Pasas la frontera de manera casi imperceptible. Los letreros pasan a estar escritos en portugués y poco más.
Lo primero que llama la atención es el descomunal acueducto de casi 13 kilómetros, mandado construir en los siglos XVI y XVII ante la insuficiencia de agua para una población creciente.
Como es una ciudad con doble amurallamiento, hay que pasar al interior del recinto para ver su casco antiguo. Te das cuenta de que el pasado fue un tiempo mejor. Ahora hay un ambiente un poco decadente, de melancolía portuguesa, unido probablemente a una crisis económica en las últimas décadas que han retraído las iniciativas de restauración.
Hay casas muy bonitas, rincones preciosos. Pero el potencial es muy superior a la realidad. Con dinero podría ser una ciudad muy turística, favorecida por sus monumentos, su proximidad a la frontera española…

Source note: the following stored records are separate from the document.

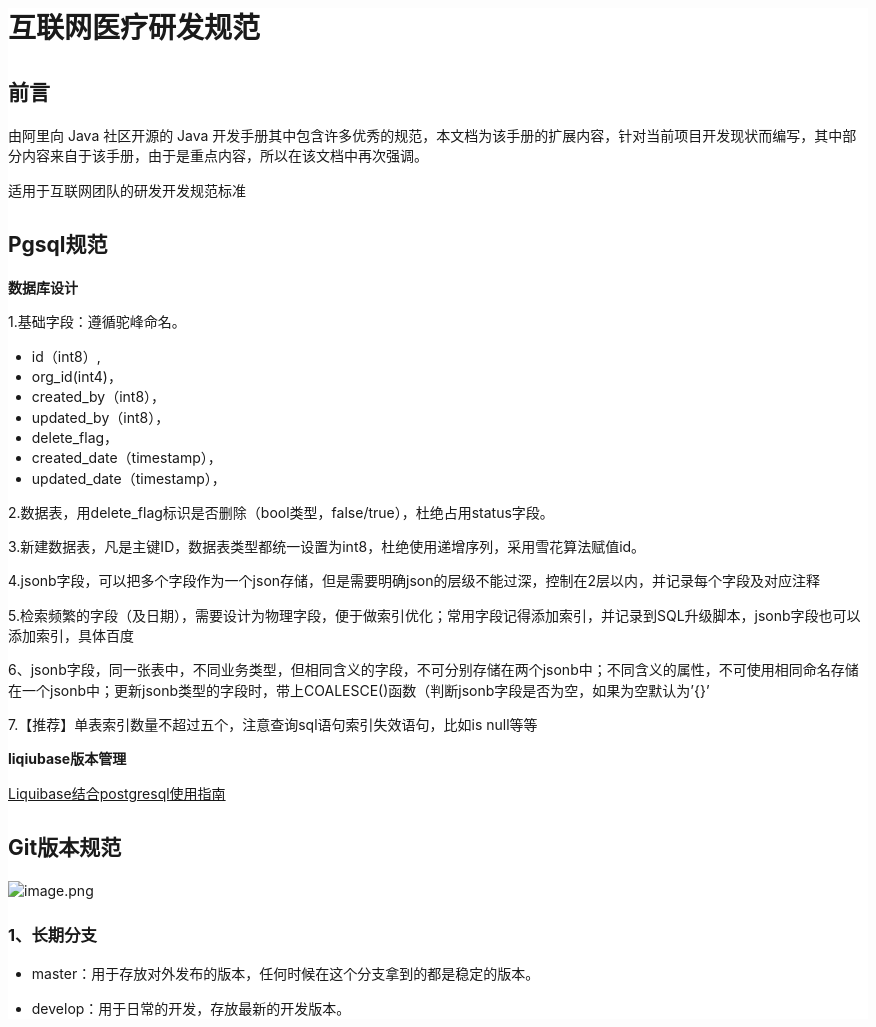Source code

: # 互联网医疗研发规范



## 前言

由阿里向 Java 社区开源的 Java 开发手册其中包含许多优秀的规范，本文档为该手册的扩展内容，针对当前项目开发现状而编写，其中部分内容来自于该手册，由于是重点内容，所以在该文档中再次强调。

适用于互联网团队的研发开发规范标准



## Pgsql规范

**数据库设计**

1.基础字段：遵循驼峰命名。

- id（int8）,
- org_id(int4)，
- created_by（int8），
- updated_by（int8），
- delete_flag，
- created_date（timestamp），
- updated_date（timestamp），

2.数据表，用delete_flag标识是否删除（bool类型，false/true），杜绝占用status字段。

3.新建数据表，凡是主键ID，数据表类型都统一设置为int8，杜绝使用递增序列，采用雪花算法赋值id。

4.jsonb字段，可以把多个字段作为一个json存储，但是需要明确json的层级不能过深，控制在2层以内，并记录每个字段及对应注释

5.检索频繁的字段（及日期），需要设计为物理字段，便于做索引优化；常用字段记得添加索引，并记录到SQL升级脚本，jsonb字段也可以添加索引，具体百度

6、jsonb字段，同一张表中，不同业务类型，但相同含义的字段，不可分别存储在两个jsonb中；不同含义的属性，不可使用相同命名存储在一个jsonb中；更新jsonb类型的字段时，带上COALESCE()函数（判断jsonb字段是否为空，如果为空默认为’{}’

7.【推荐】单表索引数量不超过五个，注意查询sql语句索引失效语句，比如is null等等



**liqiubase版本管理**

[Liquibase结合postgresql使用指南](https://alidocs.dingtalk.com/document/edit?dentryKey=49jPoYaGsmmGa5JE)





## Git版本规范

![image.png](https://p1-juejin.byteimg.com/tos-cn-i-k3u1fbpfcp/6afb48ad49fe42078b15c375329181c5~tplv-k3u1fbpfcp-watermark.image?)

### **1、长期分支**

- master：用于存放对外发布的版本，任何时候在这个分支拿到的都是稳定的版本。

- develop：用于日常的开发，存放最新的开发版本。
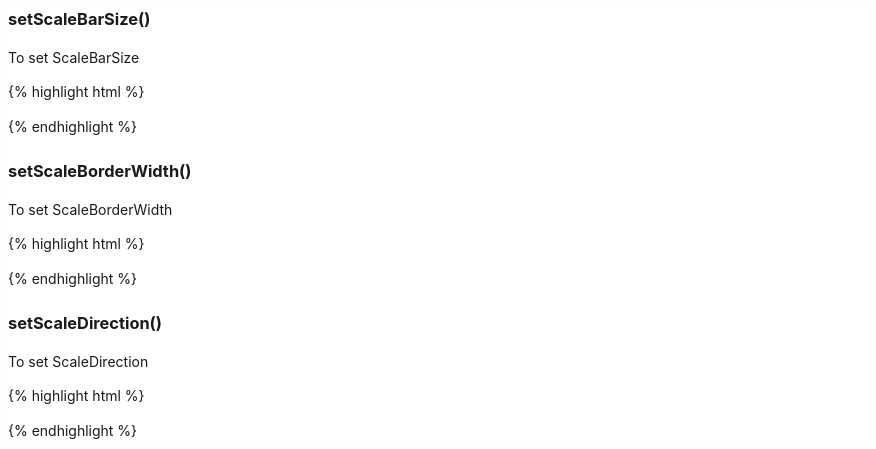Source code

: 


### setScaleBarSize()

To set ScaleBarSize


{% highlight html %}

<div id="CircularGauge1">
    <ej-circulargauge></ej-circulargauge>
</div>

<script>
    var circular = $("#CircularGauge1").data("ejCircularGauge");
    circular.setScaleBarSize();
</script>

{% endhighlight %}




### setScaleBorderWidth()



To set ScaleBorderWidth


{% highlight html %}

<div id="CircularGauge1">
    <ej-circulargauge></ej-circulargauge>
</div>

<script>
    var circular = $("#CircularGauge1").data("ejCircularGauge");
    circular.setScaleBorderWidth();
</script>

{% endhighlight %}




### setScaleDirection()





To set ScaleDirection


{% highlight html %}

<div id="CircularGauge1">
    <ej-circulargauge></ej-circulargauge>
</div>

<script>
    var circular = $("#CircularGauge1").data("ejCircularGauge");
    circular.setScaleDirection();
</script>

{% endhighlight %}
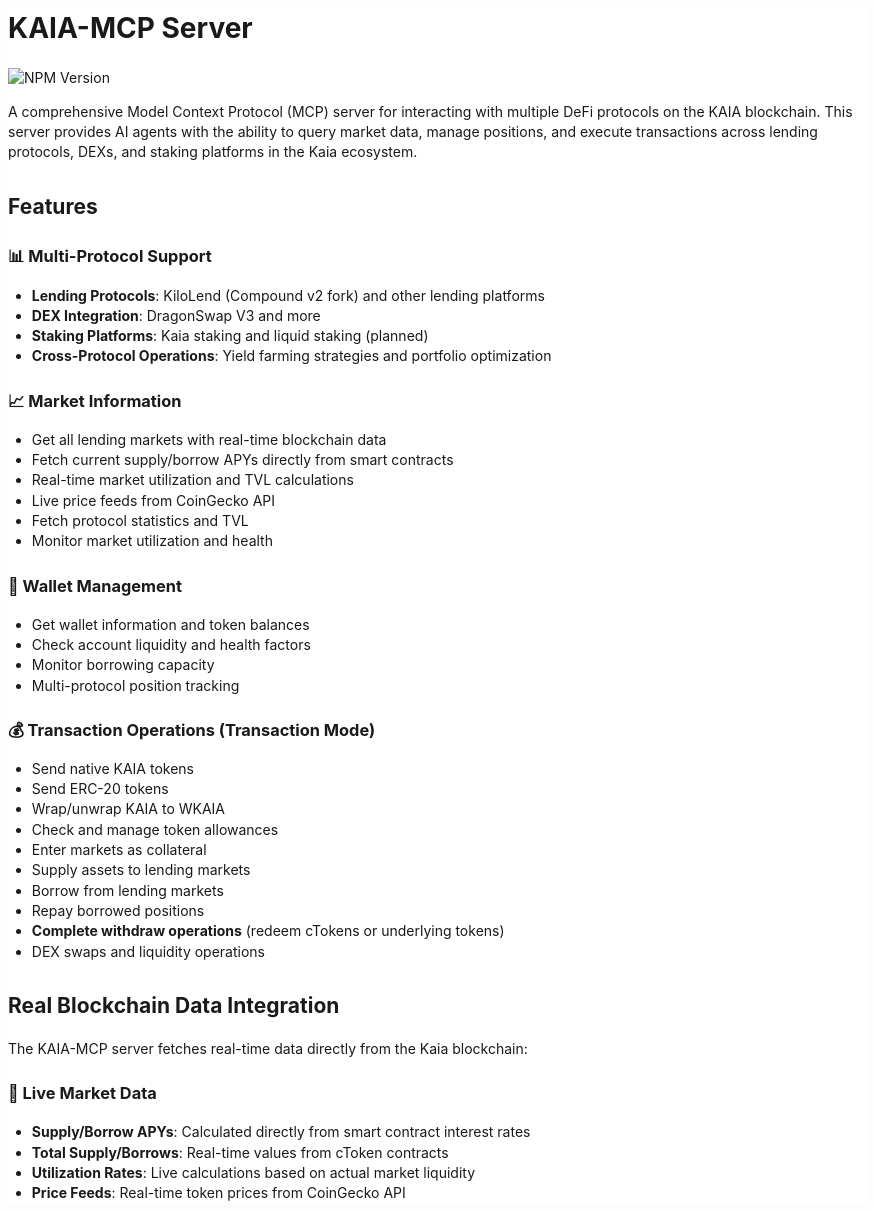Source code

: # KAIA-MCP Server

![NPM Version](https://img.shields.io/npm/v/@tamago-labs/kaia-mcp)

A comprehensive Model Context Protocol (MCP) server for interacting with multiple DeFi protocols on the KAIA blockchain. This server provides AI agents with the ability to query market data, manage positions, and execute transactions across lending protocols, DEXs, and staking platforms in the Kaia ecosystem.

## Features

### 📊 Multi-Protocol Support
- **Lending Protocols**: KiloLend (Compound v2 fork) and other lending platforms
- **DEX Integration**: DragonSwap V3 and more
- **Staking Platforms**: Kaia staking and liquid staking (planned)
- **Cross-Protocol Operations**: Yield farming strategies and portfolio optimization

### 📈 Market Information
- Get all lending markets with real-time blockchain data
- Fetch current supply/borrow APYs directly from smart contracts
- Real-time market utilization and TVL calculations
- Live price feeds from CoinGecko API
- Fetch protocol statistics and TVL
- Monitor market utilization and health

### 👛 Wallet Management
- Get wallet information and token balances
- Check account liquidity and health factors
- Monitor borrowing capacity
- Multi-protocol position tracking

### 💰 Transaction Operations (Transaction Mode)
- Send native KAIA tokens
- Send ERC-20 tokens
- Wrap/unwrap KAIA to WKAIA
- Check and manage token allowances
- Enter markets as collateral
- Supply assets to lending markets
- Borrow from lending markets
- Repay borrowed positions
- **Complete withdraw operations** (redeem cTokens or underlying tokens)
- DEX swaps and liquidity operations

## Real Blockchain Data Integration

The KAIA-MCP server fetches real-time data directly from the Kaia blockchain:

### 🔄 Live Market Data
- **Supply/Borrow APYs**: Calculated directly from smart contract interest rates
- **Total Supply/Borrows**: Real-time values from cToken contracts
- **Utilization Rates**: Live calculations based on actual market liquidity
- **Price Feeds**: Real-time token prices from CoinGecko API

Tuvimos la suerte del cambio horario, por lo que llegamos a la una del mediodía y, pese al sofocante calor, nos permitió realizar la visita antes de comer. Después hubiera sido casi imposible, con los 45 grados.

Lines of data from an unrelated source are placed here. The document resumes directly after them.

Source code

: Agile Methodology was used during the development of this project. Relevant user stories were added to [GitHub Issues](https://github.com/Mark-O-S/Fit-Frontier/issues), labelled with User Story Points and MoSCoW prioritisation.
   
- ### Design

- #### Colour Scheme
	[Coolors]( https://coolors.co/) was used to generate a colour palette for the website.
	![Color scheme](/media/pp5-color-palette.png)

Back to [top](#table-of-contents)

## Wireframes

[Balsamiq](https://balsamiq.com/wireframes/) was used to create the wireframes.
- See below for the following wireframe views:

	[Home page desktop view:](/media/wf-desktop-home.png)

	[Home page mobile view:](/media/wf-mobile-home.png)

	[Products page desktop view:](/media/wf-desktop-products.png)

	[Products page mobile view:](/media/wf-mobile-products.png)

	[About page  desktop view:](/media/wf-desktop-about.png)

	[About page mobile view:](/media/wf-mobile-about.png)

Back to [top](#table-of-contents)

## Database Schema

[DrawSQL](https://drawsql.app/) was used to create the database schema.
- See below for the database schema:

Hay que callejear. Es una pequeña población de poco más de 20.000 habitantes y el casco antigüe dentro de las murallas se recorre fácil, aunque haya pendientes en el camino hacia el castillo.
La plaza central es coqueta, con el ayuntamiento y la iglesia principal. La foto es obligada.
Una última recomendación. Seguro que hay otros buenos restaurantes, pero en el que estuve comí fenomenalmente. La Adega Regional. Fabulosos los bacalaos (cuatro tipos diferentes) y las brochetas. El famosos porto a la alentejana me decepcionó un poco.